Few things you could do with the Print Spool service even before #printnightmare
0/6
The so called #printerbug allowed an attacker to get the NetNTLM hash of the affected server. Depending on the computer account privileges, this could lead to full domain compromise: dionach.com/blog/printer-s…
1/6
By design, some systems need to have local administrator privileges to the other, like on the Exchange Trusted Subsystem group. No SMB signing + printerbug + ntlmrelayx = Exchange server compromise, which basically means a full compromise due to exchange group privileges.
2/6
If you run legacy apps, you probably have NTLMv1 supported on the DCs. Using printerbug, you can get the NTLMv1 hash of the domain controller, from which you can get the NT hash using services like crack.sh.
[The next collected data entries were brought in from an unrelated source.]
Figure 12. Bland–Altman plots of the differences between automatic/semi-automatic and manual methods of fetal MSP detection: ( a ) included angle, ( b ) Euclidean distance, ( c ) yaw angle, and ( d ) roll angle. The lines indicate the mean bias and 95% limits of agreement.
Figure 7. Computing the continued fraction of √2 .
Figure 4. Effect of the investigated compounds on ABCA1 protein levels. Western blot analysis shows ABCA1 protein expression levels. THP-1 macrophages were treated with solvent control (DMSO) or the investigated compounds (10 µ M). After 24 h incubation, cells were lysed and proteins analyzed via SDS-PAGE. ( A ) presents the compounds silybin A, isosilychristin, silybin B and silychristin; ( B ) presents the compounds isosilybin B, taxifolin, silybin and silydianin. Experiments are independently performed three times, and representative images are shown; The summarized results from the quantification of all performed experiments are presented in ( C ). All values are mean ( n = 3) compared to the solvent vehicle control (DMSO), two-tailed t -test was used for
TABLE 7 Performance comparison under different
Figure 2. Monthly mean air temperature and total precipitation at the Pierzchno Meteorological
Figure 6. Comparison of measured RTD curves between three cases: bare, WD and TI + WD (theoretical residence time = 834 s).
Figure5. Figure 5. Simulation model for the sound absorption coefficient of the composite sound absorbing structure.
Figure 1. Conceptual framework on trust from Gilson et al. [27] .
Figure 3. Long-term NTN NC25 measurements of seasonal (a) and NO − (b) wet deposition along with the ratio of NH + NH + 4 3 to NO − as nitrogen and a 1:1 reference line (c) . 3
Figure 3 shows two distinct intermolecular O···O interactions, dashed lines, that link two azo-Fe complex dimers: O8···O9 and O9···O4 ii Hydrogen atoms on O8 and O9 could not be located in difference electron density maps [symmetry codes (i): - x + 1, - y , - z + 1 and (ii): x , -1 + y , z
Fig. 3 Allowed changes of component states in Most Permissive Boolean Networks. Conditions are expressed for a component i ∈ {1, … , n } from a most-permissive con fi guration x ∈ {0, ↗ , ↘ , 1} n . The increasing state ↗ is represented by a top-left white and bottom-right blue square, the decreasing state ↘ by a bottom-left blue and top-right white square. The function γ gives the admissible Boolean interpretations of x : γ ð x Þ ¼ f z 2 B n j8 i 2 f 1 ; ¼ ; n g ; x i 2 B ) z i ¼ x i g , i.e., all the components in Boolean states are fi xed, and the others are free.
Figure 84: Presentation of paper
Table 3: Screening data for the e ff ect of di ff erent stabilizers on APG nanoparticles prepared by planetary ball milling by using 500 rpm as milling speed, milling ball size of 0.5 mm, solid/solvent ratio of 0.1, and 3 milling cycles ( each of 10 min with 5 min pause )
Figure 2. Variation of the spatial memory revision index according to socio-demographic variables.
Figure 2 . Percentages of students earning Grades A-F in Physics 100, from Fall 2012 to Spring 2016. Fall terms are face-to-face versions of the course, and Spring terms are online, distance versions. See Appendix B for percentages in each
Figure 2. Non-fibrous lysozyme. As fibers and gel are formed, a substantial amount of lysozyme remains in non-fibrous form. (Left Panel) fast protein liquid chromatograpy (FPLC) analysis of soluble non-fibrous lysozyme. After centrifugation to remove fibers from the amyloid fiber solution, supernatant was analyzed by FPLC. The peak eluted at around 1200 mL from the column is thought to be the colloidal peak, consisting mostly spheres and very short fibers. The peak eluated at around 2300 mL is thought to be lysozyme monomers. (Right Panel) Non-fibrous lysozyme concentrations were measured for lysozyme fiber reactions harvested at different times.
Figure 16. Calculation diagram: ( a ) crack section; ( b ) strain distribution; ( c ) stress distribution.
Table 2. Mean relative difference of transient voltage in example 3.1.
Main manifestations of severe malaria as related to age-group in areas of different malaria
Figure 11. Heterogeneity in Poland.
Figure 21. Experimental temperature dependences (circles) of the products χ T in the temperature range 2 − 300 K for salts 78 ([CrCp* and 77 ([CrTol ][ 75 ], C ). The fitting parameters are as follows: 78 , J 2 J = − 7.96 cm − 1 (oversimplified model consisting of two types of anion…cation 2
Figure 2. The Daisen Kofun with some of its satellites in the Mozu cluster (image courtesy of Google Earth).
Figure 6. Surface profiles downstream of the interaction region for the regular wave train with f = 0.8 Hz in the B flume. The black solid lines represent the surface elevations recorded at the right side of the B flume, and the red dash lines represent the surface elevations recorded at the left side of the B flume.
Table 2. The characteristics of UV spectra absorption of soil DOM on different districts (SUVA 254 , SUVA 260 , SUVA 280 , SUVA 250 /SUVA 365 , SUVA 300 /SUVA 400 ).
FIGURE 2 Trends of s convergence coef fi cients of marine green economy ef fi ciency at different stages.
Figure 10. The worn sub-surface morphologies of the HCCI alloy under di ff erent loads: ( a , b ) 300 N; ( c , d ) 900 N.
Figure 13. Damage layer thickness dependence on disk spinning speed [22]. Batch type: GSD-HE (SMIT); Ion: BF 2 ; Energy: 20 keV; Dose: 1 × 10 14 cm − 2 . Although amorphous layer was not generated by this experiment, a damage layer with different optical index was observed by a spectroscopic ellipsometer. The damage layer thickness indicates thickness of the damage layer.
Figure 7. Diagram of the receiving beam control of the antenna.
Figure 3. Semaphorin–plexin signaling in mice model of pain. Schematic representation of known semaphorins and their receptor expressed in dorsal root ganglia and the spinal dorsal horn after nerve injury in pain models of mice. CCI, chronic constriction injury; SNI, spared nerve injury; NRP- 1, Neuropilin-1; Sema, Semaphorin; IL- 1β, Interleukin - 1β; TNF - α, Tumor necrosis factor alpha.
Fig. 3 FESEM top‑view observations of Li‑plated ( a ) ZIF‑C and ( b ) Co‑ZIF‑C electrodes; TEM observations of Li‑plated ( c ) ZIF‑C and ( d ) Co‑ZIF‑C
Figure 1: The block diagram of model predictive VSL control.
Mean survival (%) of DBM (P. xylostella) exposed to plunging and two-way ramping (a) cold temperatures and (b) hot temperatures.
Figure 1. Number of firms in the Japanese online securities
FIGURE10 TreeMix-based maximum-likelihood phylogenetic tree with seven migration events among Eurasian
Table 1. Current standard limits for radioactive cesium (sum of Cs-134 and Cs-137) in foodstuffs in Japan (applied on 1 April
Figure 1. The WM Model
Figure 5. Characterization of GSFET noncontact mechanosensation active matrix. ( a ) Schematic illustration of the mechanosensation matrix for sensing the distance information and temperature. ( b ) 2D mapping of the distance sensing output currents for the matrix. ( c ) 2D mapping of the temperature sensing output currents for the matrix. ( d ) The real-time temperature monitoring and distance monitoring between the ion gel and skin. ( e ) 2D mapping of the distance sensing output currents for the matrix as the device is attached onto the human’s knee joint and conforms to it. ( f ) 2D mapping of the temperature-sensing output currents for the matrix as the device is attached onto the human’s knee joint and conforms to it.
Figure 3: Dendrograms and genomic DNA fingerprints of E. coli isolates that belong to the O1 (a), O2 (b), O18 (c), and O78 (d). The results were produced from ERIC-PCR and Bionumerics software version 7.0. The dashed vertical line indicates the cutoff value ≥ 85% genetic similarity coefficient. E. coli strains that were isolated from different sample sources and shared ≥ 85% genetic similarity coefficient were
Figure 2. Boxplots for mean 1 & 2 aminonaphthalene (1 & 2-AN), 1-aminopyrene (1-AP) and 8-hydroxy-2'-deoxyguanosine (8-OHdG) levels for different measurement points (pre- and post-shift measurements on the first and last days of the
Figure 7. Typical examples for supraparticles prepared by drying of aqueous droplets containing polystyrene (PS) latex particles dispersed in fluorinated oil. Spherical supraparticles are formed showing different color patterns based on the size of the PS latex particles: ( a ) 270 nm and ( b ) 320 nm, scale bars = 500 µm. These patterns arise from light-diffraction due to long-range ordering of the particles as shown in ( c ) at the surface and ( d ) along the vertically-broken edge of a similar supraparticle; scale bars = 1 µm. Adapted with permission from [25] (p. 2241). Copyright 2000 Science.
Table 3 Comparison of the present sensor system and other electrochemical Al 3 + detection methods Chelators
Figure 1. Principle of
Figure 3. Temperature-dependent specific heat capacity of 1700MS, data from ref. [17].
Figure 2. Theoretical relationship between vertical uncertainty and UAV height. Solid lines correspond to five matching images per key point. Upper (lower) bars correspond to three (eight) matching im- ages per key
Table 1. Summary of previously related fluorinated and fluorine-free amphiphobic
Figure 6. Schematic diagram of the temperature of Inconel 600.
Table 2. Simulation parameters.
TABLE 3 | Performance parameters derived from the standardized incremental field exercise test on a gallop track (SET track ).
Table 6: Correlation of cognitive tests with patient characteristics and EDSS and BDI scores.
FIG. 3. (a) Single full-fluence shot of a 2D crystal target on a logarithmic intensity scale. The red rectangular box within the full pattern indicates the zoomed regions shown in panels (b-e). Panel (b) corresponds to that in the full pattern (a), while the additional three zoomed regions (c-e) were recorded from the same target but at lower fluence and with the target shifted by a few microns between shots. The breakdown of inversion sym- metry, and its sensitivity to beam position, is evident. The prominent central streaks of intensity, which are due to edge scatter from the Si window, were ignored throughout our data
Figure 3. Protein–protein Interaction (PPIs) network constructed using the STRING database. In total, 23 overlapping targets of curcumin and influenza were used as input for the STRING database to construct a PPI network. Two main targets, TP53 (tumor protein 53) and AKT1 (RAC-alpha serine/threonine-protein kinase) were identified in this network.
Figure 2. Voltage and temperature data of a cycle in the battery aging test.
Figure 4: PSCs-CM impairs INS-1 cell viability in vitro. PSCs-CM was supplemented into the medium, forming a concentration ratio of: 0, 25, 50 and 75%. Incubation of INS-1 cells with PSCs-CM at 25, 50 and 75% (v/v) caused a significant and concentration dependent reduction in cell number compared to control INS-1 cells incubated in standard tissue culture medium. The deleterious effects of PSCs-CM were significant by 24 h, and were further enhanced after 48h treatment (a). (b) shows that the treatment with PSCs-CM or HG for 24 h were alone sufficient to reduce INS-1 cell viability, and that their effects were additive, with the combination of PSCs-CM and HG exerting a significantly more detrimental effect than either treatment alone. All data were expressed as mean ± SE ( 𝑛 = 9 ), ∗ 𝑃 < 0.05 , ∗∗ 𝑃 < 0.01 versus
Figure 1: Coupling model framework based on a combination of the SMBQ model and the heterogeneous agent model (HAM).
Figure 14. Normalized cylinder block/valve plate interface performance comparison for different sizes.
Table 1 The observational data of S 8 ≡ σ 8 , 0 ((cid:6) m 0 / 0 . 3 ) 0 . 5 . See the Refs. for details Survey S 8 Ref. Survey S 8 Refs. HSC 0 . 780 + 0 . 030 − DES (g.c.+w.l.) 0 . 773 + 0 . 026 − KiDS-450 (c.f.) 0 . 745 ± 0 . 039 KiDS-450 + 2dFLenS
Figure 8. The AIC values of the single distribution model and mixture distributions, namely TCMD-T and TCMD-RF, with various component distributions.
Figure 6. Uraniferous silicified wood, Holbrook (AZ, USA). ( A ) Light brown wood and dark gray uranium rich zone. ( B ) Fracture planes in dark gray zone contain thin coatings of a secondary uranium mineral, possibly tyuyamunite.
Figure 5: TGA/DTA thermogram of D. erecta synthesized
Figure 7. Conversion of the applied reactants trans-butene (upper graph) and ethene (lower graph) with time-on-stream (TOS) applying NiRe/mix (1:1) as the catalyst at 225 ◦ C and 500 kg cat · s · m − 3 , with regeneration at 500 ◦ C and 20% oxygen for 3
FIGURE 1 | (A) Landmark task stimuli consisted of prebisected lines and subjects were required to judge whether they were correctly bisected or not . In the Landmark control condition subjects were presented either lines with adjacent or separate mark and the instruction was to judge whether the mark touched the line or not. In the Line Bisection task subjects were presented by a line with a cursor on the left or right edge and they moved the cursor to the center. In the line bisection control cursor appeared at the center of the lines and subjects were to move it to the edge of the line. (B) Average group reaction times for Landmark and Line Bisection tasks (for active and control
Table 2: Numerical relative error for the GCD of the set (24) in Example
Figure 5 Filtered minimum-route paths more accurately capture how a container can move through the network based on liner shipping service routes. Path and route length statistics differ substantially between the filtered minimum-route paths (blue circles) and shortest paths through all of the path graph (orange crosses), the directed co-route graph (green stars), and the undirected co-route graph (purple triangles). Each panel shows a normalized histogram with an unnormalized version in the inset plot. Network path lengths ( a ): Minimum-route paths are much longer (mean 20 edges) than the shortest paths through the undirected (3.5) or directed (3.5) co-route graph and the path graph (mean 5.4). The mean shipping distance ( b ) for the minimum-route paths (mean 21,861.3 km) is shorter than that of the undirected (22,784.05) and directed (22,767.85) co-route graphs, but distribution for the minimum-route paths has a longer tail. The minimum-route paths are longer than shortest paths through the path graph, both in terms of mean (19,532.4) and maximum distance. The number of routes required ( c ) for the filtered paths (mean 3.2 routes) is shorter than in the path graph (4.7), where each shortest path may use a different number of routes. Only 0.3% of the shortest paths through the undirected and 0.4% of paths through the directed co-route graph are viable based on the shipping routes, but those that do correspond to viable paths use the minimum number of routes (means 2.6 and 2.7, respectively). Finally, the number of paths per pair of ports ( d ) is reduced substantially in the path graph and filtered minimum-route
NT hash of a DC = DCSync = compromise.
3/6
If multiple DCs exposed the print spooler and one was vulnerable to CVE-2019-1040, you could relay between them and exploit Kerberos delegation to get DA as detailed in dirkjanm.io/exploiting-CVE…
4/6
If you have an account with SeImpersonatePrivilege (e.g. a service account), you can use the named pipe to escalate your privileges to SYSTEM. This is essentially what PrintSpoofer and other tools are doing. github.com/itm4n/PrintSpo…
5/6
After compromising a forest, an attacker could use the printer bug to jump to another forest as detailed in harmj0y.net/blog/redteamin…
6/6
Looks like the #KB5004945 patch stopped printerbug from working remotely, however if you have local access to a server as a low priv user (RDS farms anyone?) you can still abuse some of these depending on the server privileges.